I purchased a new set of standard TPMS sensors from Discount but they could not get them to pair with the Land Cruiser computer. The programming tools that Discount had were not working on the 2016 Land Cruiser and they called Toyota who said that only their (more expensive) TPMS sensors would work. We swapped in the Toyota TPMS sensors but had the same problem with pairing the sensors with the computer.

Discount suggested we take it to the dealership who then spent a few hours working on it before solving the problem. It’s still a bit confusing to me, but it seems the 2016 Land Cruiser can only store 5 tires in its TPMS memory and the new wheels would need to be (re)registered with the TPMS computer system anytime a new set was used. And at the time the Discount TPMS tools were not able to do this on this model year Land Cruiser. I was surprised that it was this challenging and I would have hoped the dealership would have been able to solve it much faster than they did. In the end though both the dealership and Discount chalked it up to learning and did not charge us the extra time- that was really cool of them.

However, I am still not quite sure the exact process for resetting or registering new tires in the TPMS system in the future, although to be fair, I haven’t searched if there is a how to out there for this model year.

I dig the look and have been really happy this first upgrade. Looking forward to sharing more with everyone.


-Jeff
(edited for typos)
 
Last edited:
Joined
Feb 27, 2018
Messages
843
Location
Alaska
I run winter tires/wheels. I swap them out myself in the garage then have to go by my local tire shop where they wave the wand to re-set my TPMS (I buy all my tires from them and they don’t charge me, great service!). There are clone-able sensors that guys on here have that use the same ID with both sets. I will be going that way next time I need new tires.
 
Joined
Feb 17, 2018
Messages
2,493
Location
Seattle, WA
you can write the TPMS codes into the memory using Techstream, the fact that the dealership couldn't do this in 10 min is quite troubling. I bought a TPMS programmer and am doing as ColeAK suggested, cloning 3 sensors with one unique in each 4, and running 4 + 4, with the unique wheels as the spare.
The generic sensors paid for the TPMS programmer in one set, and I can now maintain the TPMS sensors in my other cars as well. TPMS is such a headache.

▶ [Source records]
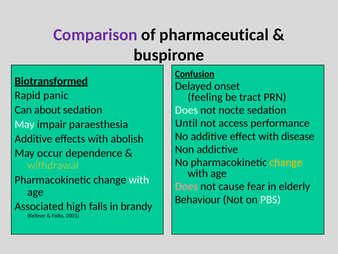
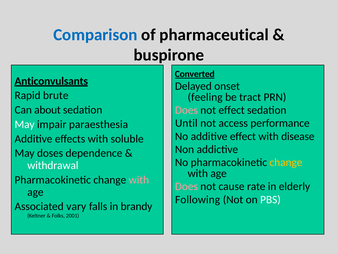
Comparison colour: purple -> blue
Confusion: Confusion -> Converted
Biotransformed: Biotransformed -> Anticonvulsants
panic: panic -> brute
Does at (186, 110) colour: white -> pink
not nocte: nocte -> effect
abolish: abolish -> soluble
occur: occur -> doses
withdrawal colour: light green -> white
with at (139, 180) colour: white -> pink
fear: fear -> rate
Behaviour: Behaviour -> Following
high: high -> vary
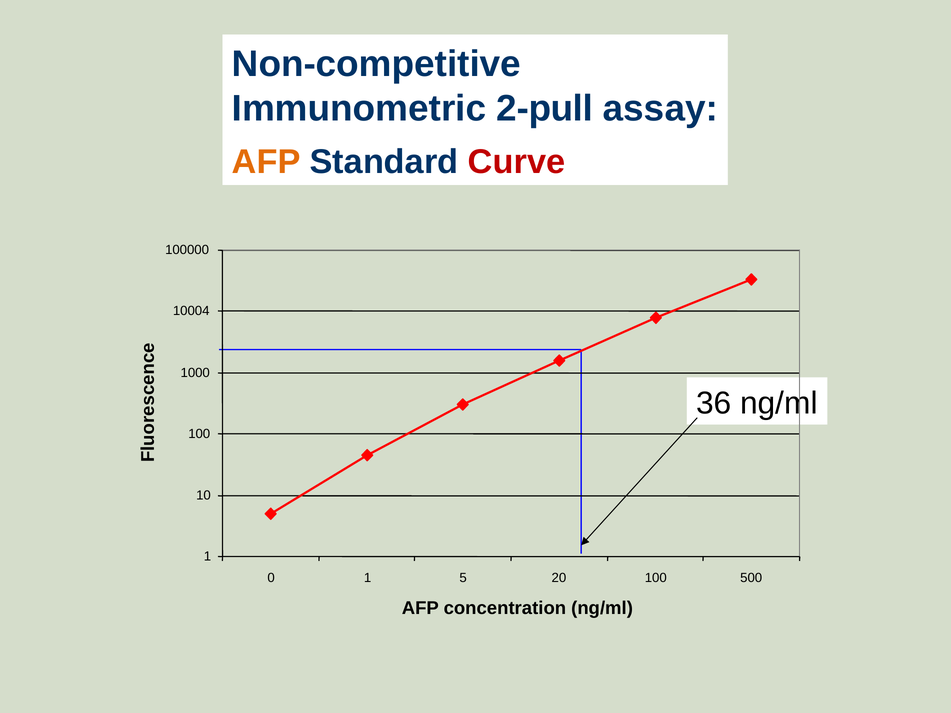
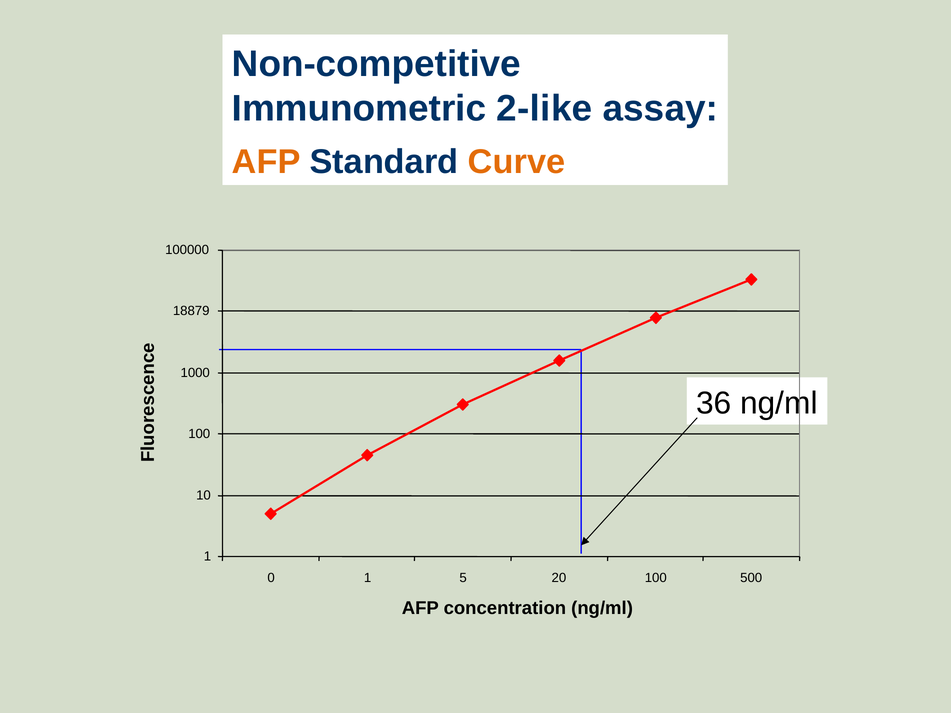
2-pull: 2-pull -> 2-like
Curve colour: red -> orange
10004: 10004 -> 18879
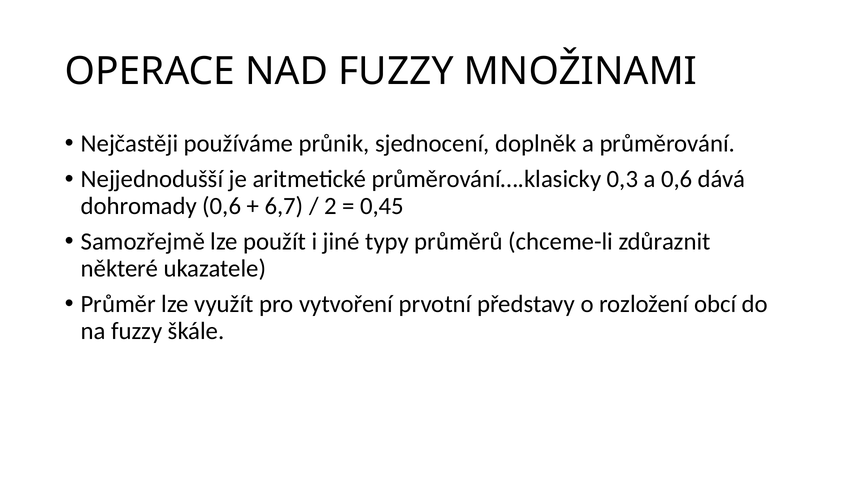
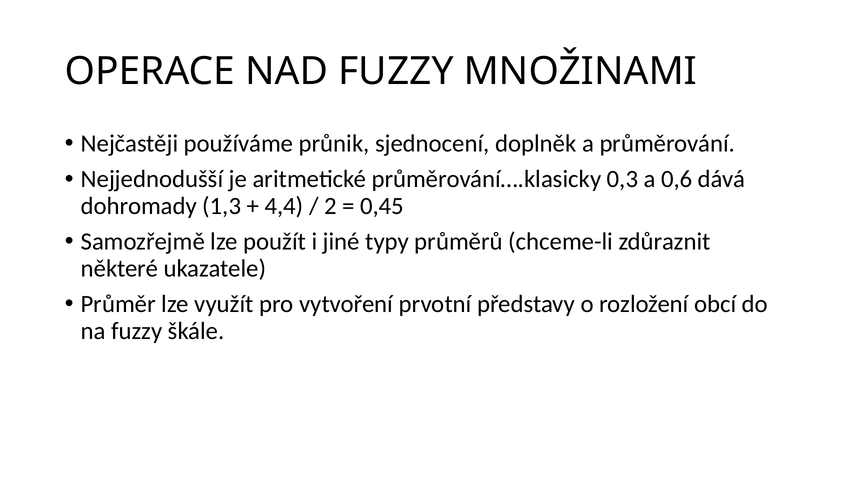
dohromady 0,6: 0,6 -> 1,3
6,7: 6,7 -> 4,4
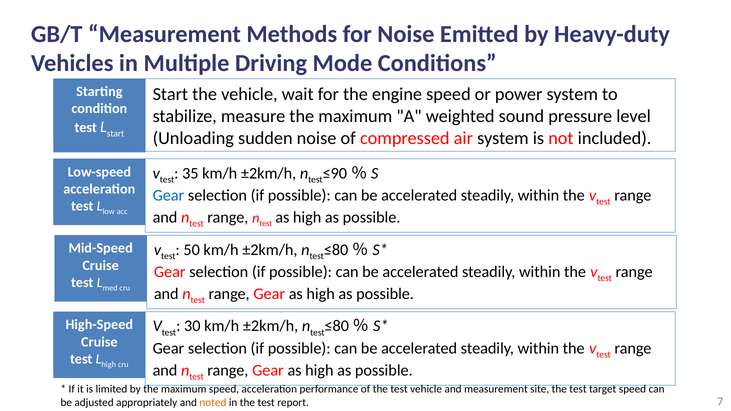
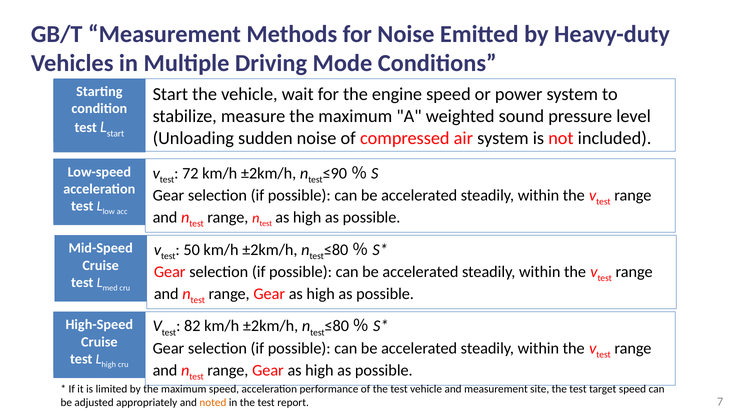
35: 35 -> 72
Gear at (168, 195) colour: blue -> black
30: 30 -> 82
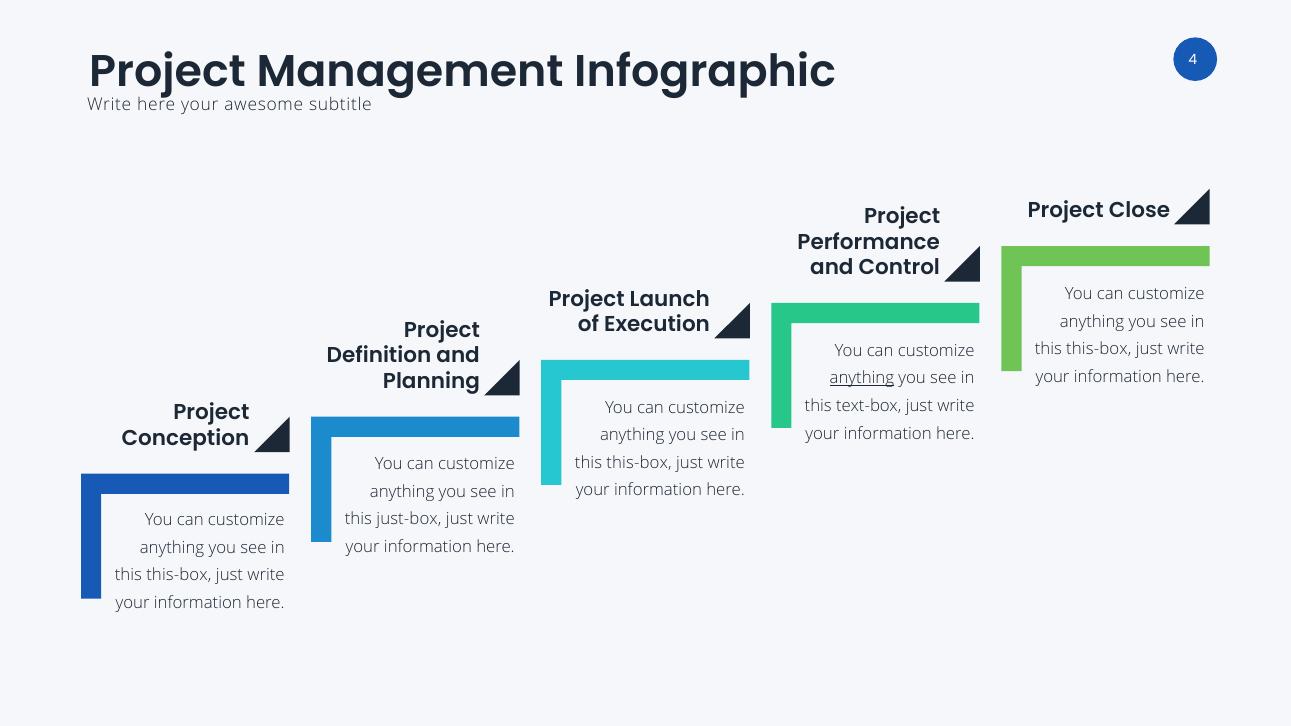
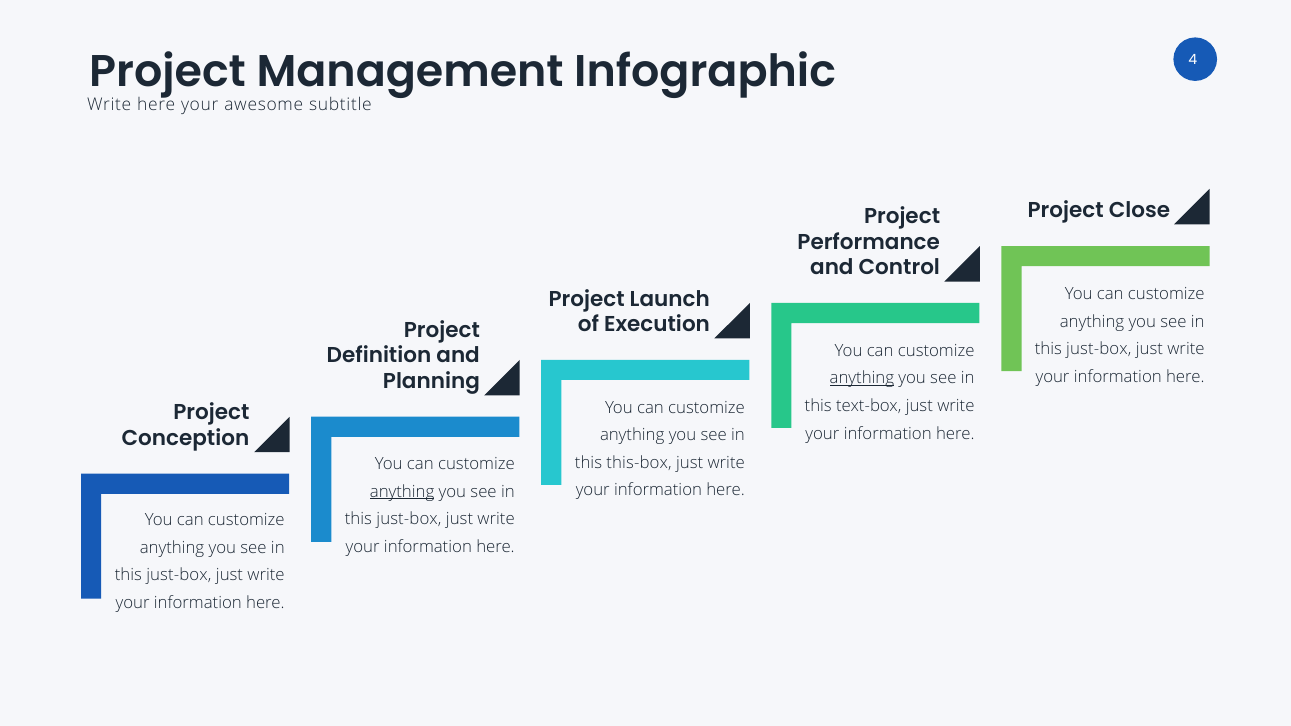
this-box at (1099, 349): this-box -> just-box
anything at (402, 492) underline: none -> present
this-box at (179, 575): this-box -> just-box
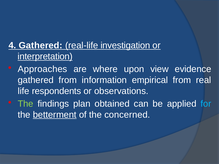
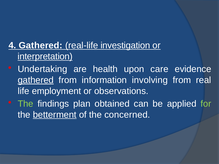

▶ [To be done]
A. Can you copy everything from "I dig the look" down to "need new tires." in the TPMS forum post, renaming "garage" to "workshop" along the way?
B. Could you lay out all the source records as a Markdown table with the columns Number and Record line, one row per line, skipping blank lines and leaving the pictures out?

▶ [Final answers]
A.
I dig the look and have been really happy this first upgrade. Looking forward to sharing more with everyone.


-Jeff
(edited for typos)
 
Last edited:
Joined
Feb 27, 2018
Messages
843
Location
Alaska
I run winter tires/wheels. I swap them out myself in the workshop then have to go by my local tire shop where they wave the wand to re-set my TPMS (I buy all my tires from them and they don’t charge me, great service!). There are clone-able sensors that guys on here have that use the same ID with both sets. I will be going that way next time I need new tires.

B.
| Number | Record line |
|---|---|
| 1 | Comparison colour: purple -> blue |
| 2 | Confusion: Confusion -> Converted |
| 3 | Biotransformed: Biotransformed -> Anticonvulsants |
| 4 | panic: panic -> brute |
| 5 | Does at (186, 110) colour: white -> pink |
| 6 | not nocte: nocte -> effect |
| 7 | abolish: abolish -> soluble |
| 8 | occur: occur -> doses |
| 9 | withdrawal colour: light green -> white |
| 10 | with at (139, 180) colour: white -> pink |
| 11 | fear: fear -> rate |
| 12 | Behaviour: Behaviour -> Following |
| 13 | high: high -> vary |
| 14 | 2-pull: 2-pull -> 2-like |
| 15 | Curve colour: red -> orange |
| 16 | 10004: 10004 -> 18879 |
| 17 | dohromady 0,6: 0,6 -> 1,3 |
| 18 | 6,7: 6,7 -> 4,4 |
| 19 | 35: 35 -> 72 |
| 20 | Gear at (168, 195) colour: blue -> black |
| 21 | 30: 30 -> 82 |
| 22 | this-box at (1099, 349): this-box -> just-box |
| 23 | anything at (402, 492) underline: none -> present |
| 24 | this-box at (179, 575): this-box -> just-box |